Troubleshooting

A short list of things that go wrong with ScaiEcho and how to fix them. If none of these match, check the request id in the response envelope and grep the ScaiGrid logs for it.

`POST /transcribe` returns 502 `SCAIECHO_BACKEND_UNAVAILABLE`#

Your tenant policy pinned the request to a backend that isn't usable.

Pinned to A, no online STT node. Either wait for ops to bring an STT-loaded ScaiInfer node back online, or PATCH /tenant-policy to allow B.
Pinned to B, relay API key not configured. Operator misconfiguration. Check the managed STT relay credentials in the deployment settings.
backend_preference=prefer_self_hosted against an AB policy with no A node. The resolver falls through to B in that case; if you got the error you actually pinned A. Drop the preference to any.

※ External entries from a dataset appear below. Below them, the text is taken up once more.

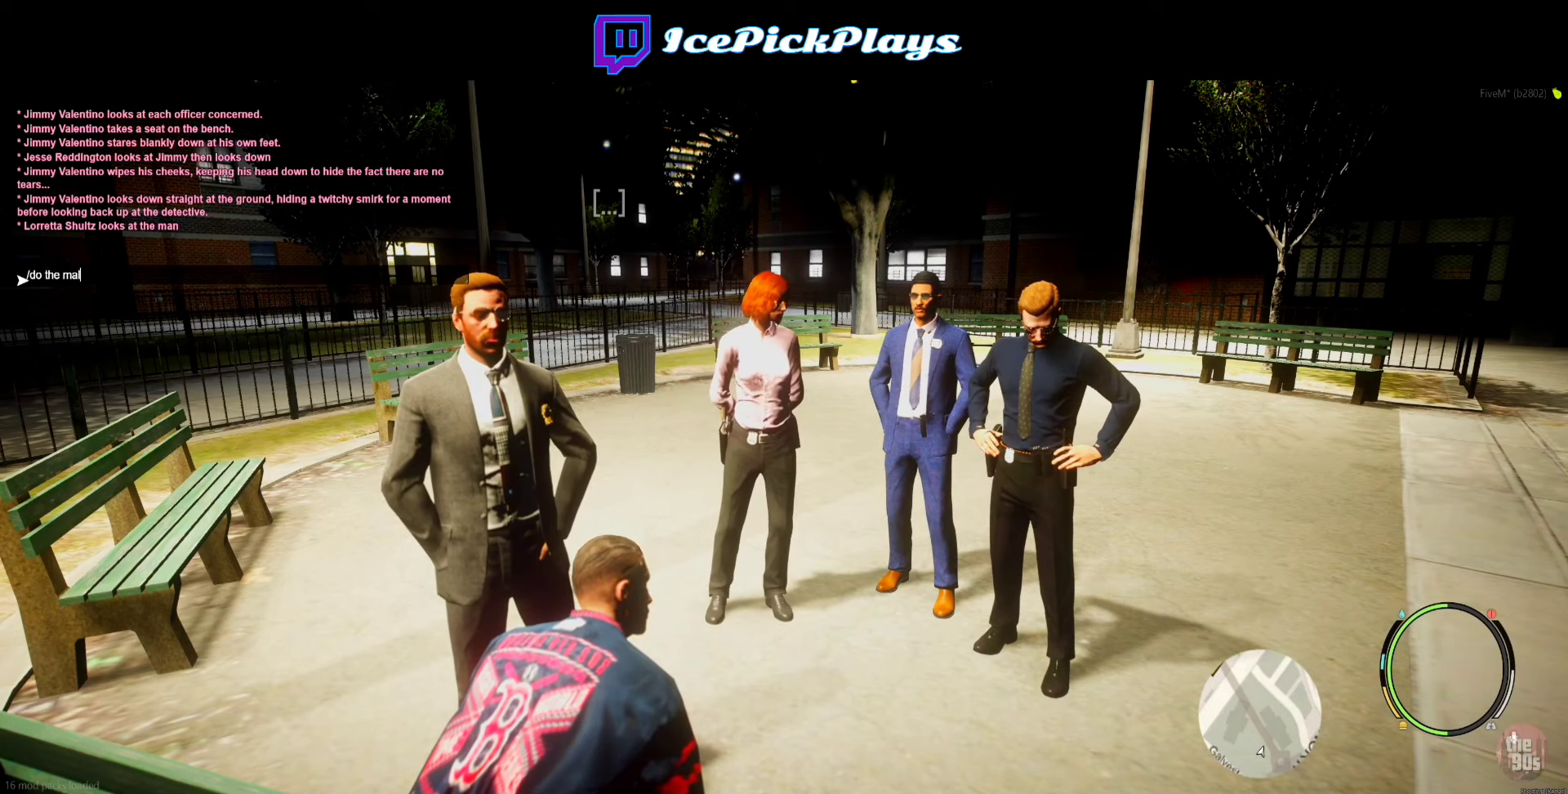
{"keys": [], "events": []}
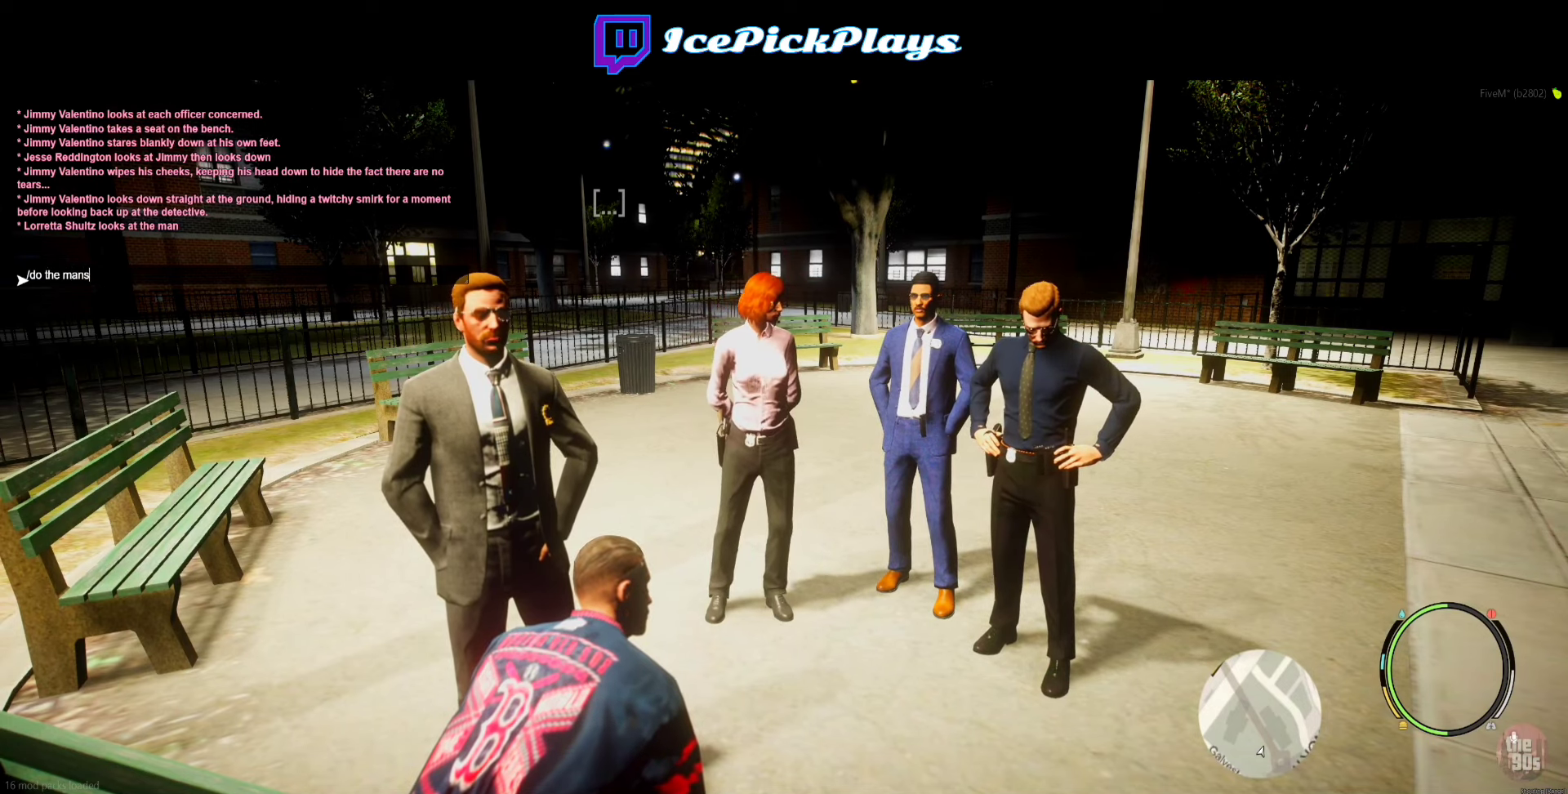
{"keys": [], "events": [[33, "space", "down"], [116, "space", "up"]]}
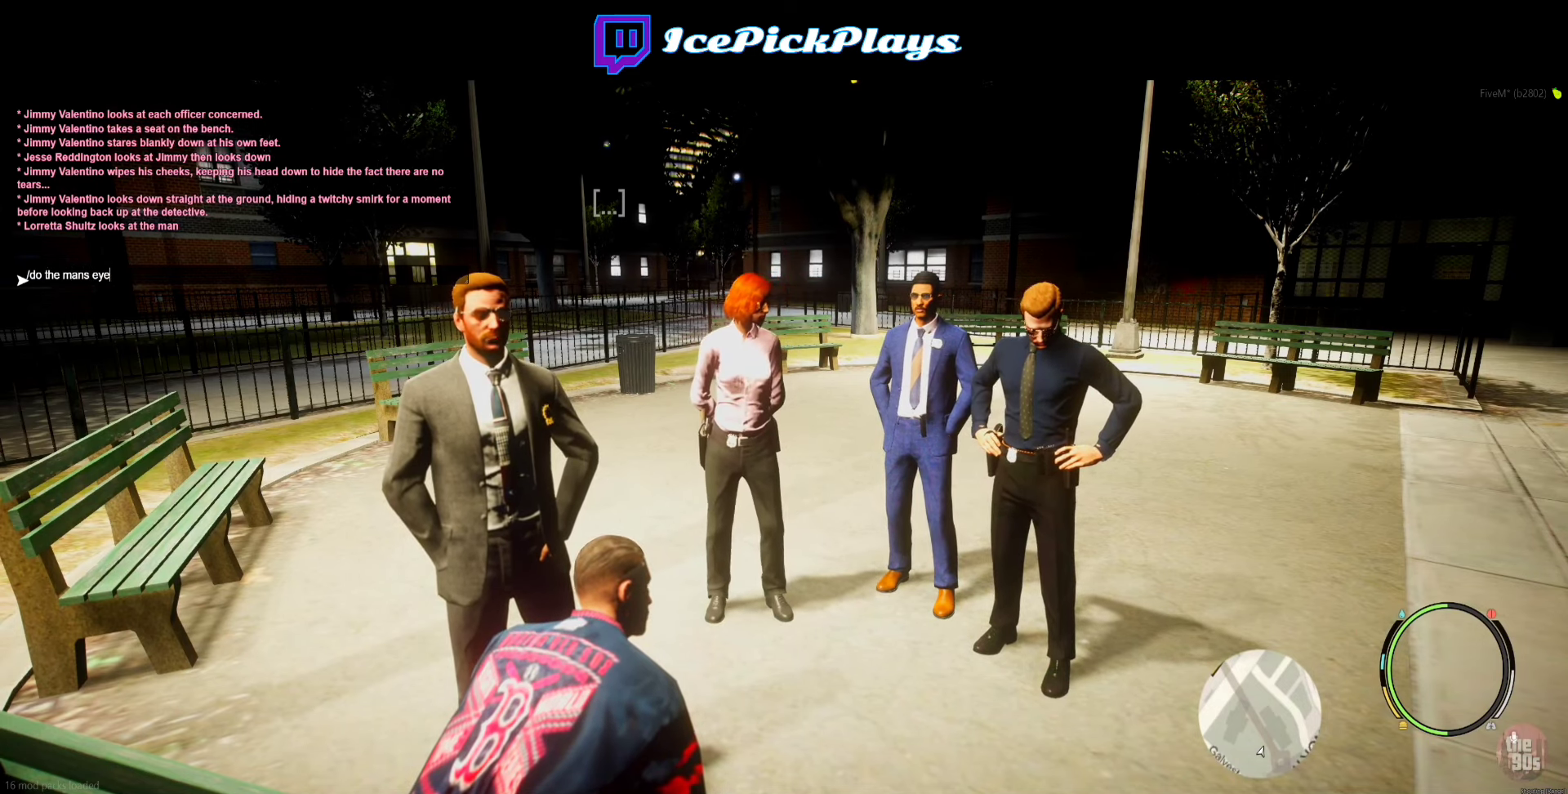
{"keys": [], "events": [[66, "space", "down"], [150, "space", "up"]]}
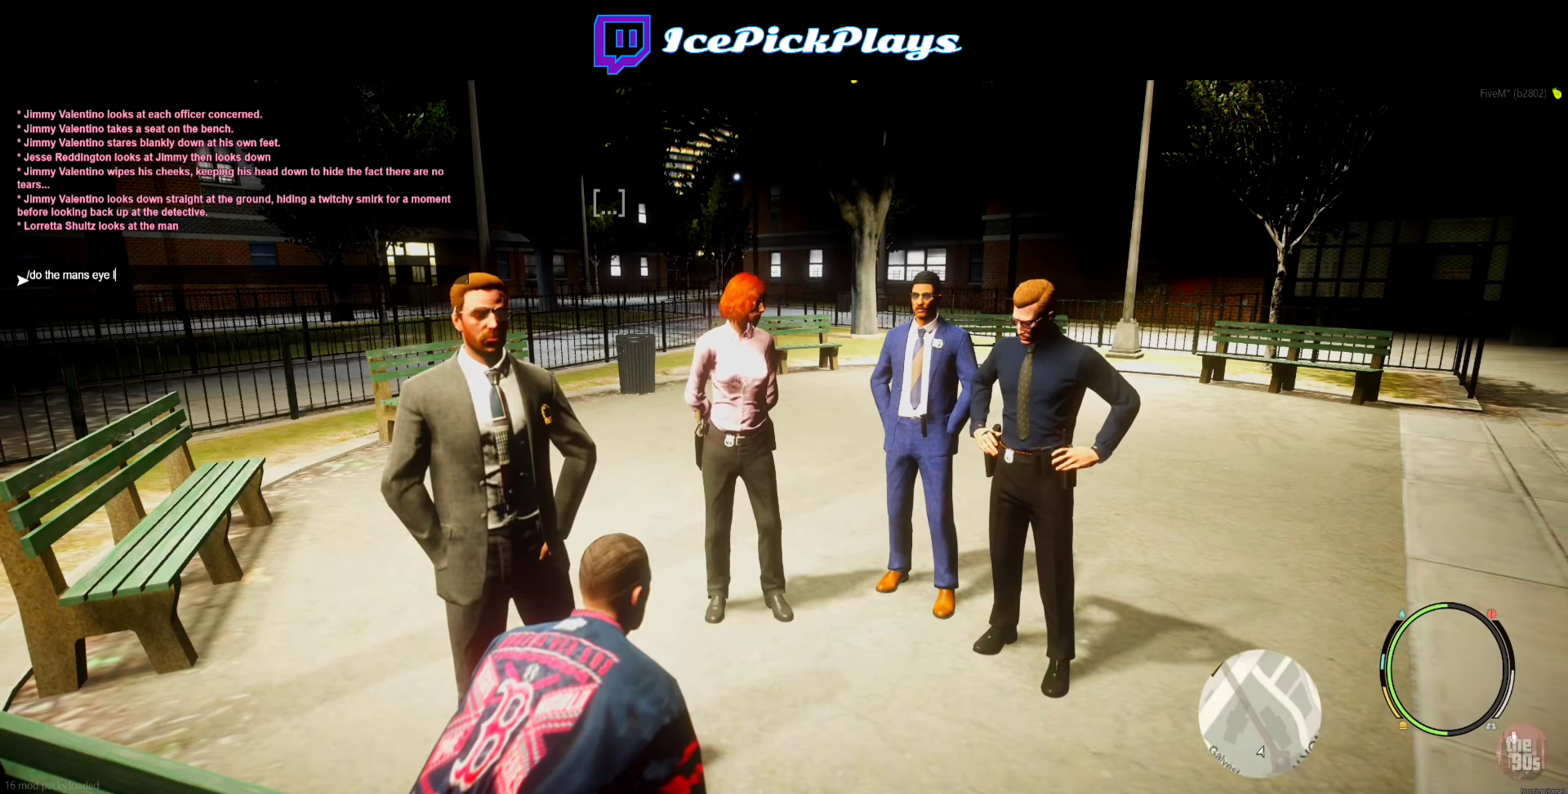
{"keys": ["space"], "events": [[450, "space", "down"]]}
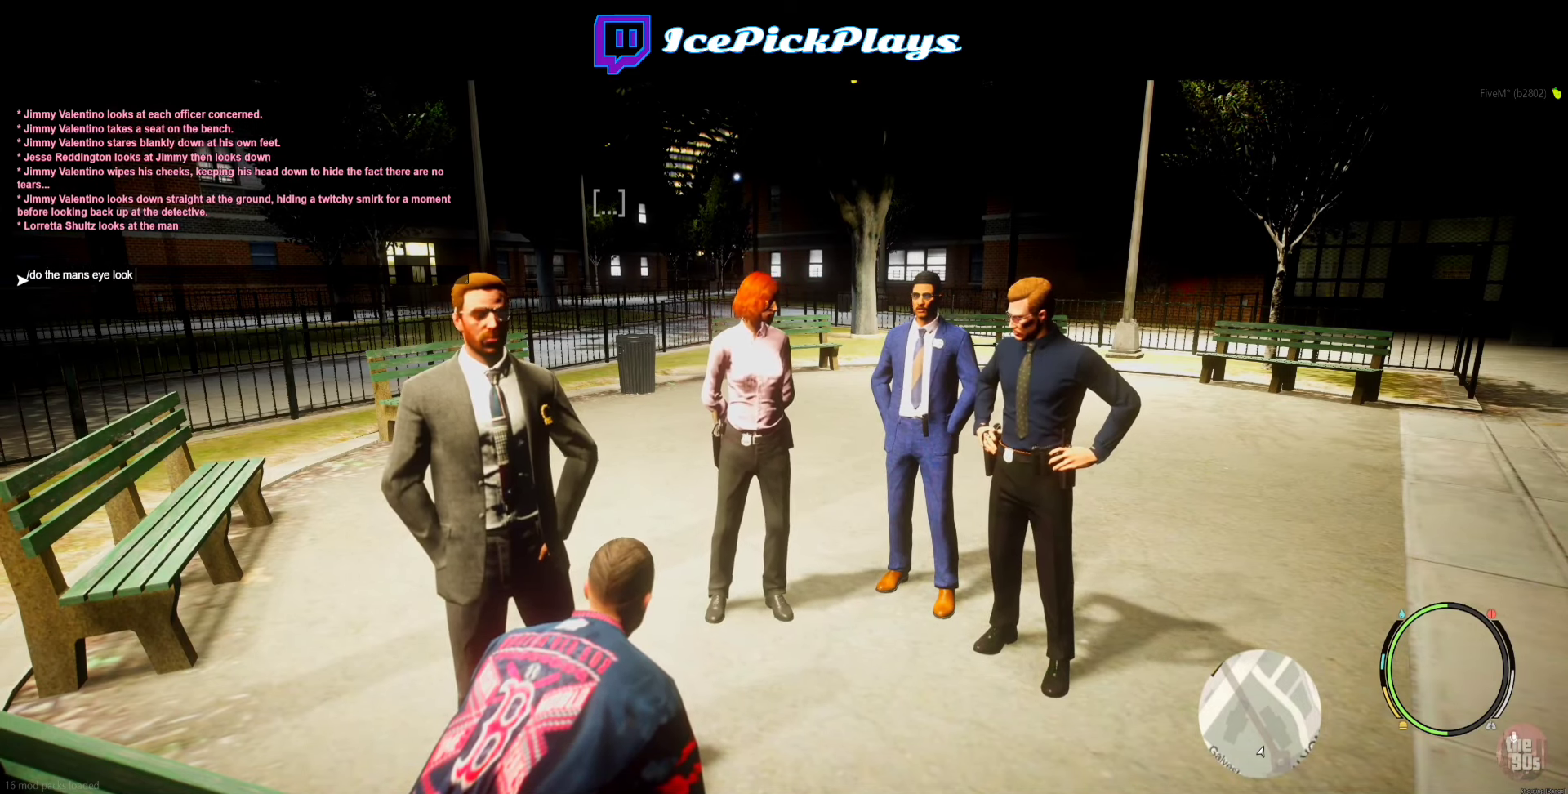
{"keys": [], "events": [[100, "space", "up"]]}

Async job stuck at `queued` for minutes#

No arq worker running. Check the worker mode service is up; without it, jobs never leave the queue.
Worker backlog. Long backlogs are visible in the admin UI's transcription dashboard. Scale the worker pool out or raise the inline threshold so more requests bypass async.
S3 unreachable from the worker. The worker fetches the staged audio before dispatch; check the S3 endpoint is reachable from worker pods.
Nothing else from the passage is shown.